Monday, February 27, 2012

Need To Set a Higher Bar

I met with an assistant principal this morning for my mid-year review. (We're observed and evaluated every three years and this is my year.) Our Performance Assessment is broken into five categories: Planning & Assessment, Instructions, Learning Environment, Human Relations & Communication Skills, and Professionalism.We can be ranked as Does Not Meet, Meets, or Exceeds.

At this point in the year I have been marked Exceeds in two of the five categories, Human Relations & Communication Skills and in Professionalism. In thinking about this I'm not at all upset about not having Exceeds elsewhere. Instead, I'm actually concerned that we've set the bar in these two areas too low. It is too easy to Meet or Exceed in these areas.

Working with pre-service teachers for the last decade I have found that they almost always score higher on the professionalism and the communication categories than anywhere else. Is it really that the other parts of our job are really that difficult? Or do we not expect enough of teachers when it comes to professionalism?

1 comment:

Alex Valencic said...

I would be interested in seeing a wide cross-section of teacher evaluations before making a definitive statement, but my gut instinct is that the former supposition is more likely the accurate one.

Professionalism and human relations are something that we learn at an early age and then continue to develop. Even a pre-service teacher has likely had years of training in professionalism, if in nothing other than observing other adults.

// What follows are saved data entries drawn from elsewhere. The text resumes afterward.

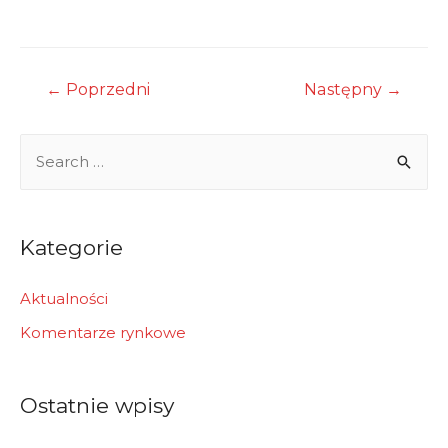
Nawigacja
←
Poprzedni
Następny
→
wpisu
S
e
a
r
Kategorie
c
h
Aktualności
f
Komentarze rynkowe
o
r
Ostatnie wpisy
:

The other areas take a lot more time to master, and I don't feel like pre-service training really gives that time. At least for me, my pre-service education was heavy on pedagogy, heavy on the theory of planning, instructing, and assessing, but, compared to the rest of my college career, I only had one semester that really focused on applying these (my student teaching). Three months of application compared to years. No wonder it is easy to score high on professionalism!

The solution, to me, is to extend field experiences considerably and also provide a year-long apprenticeship/internship before a candidate is eligible for a teaching certificate. I know some programs do this, but not enough.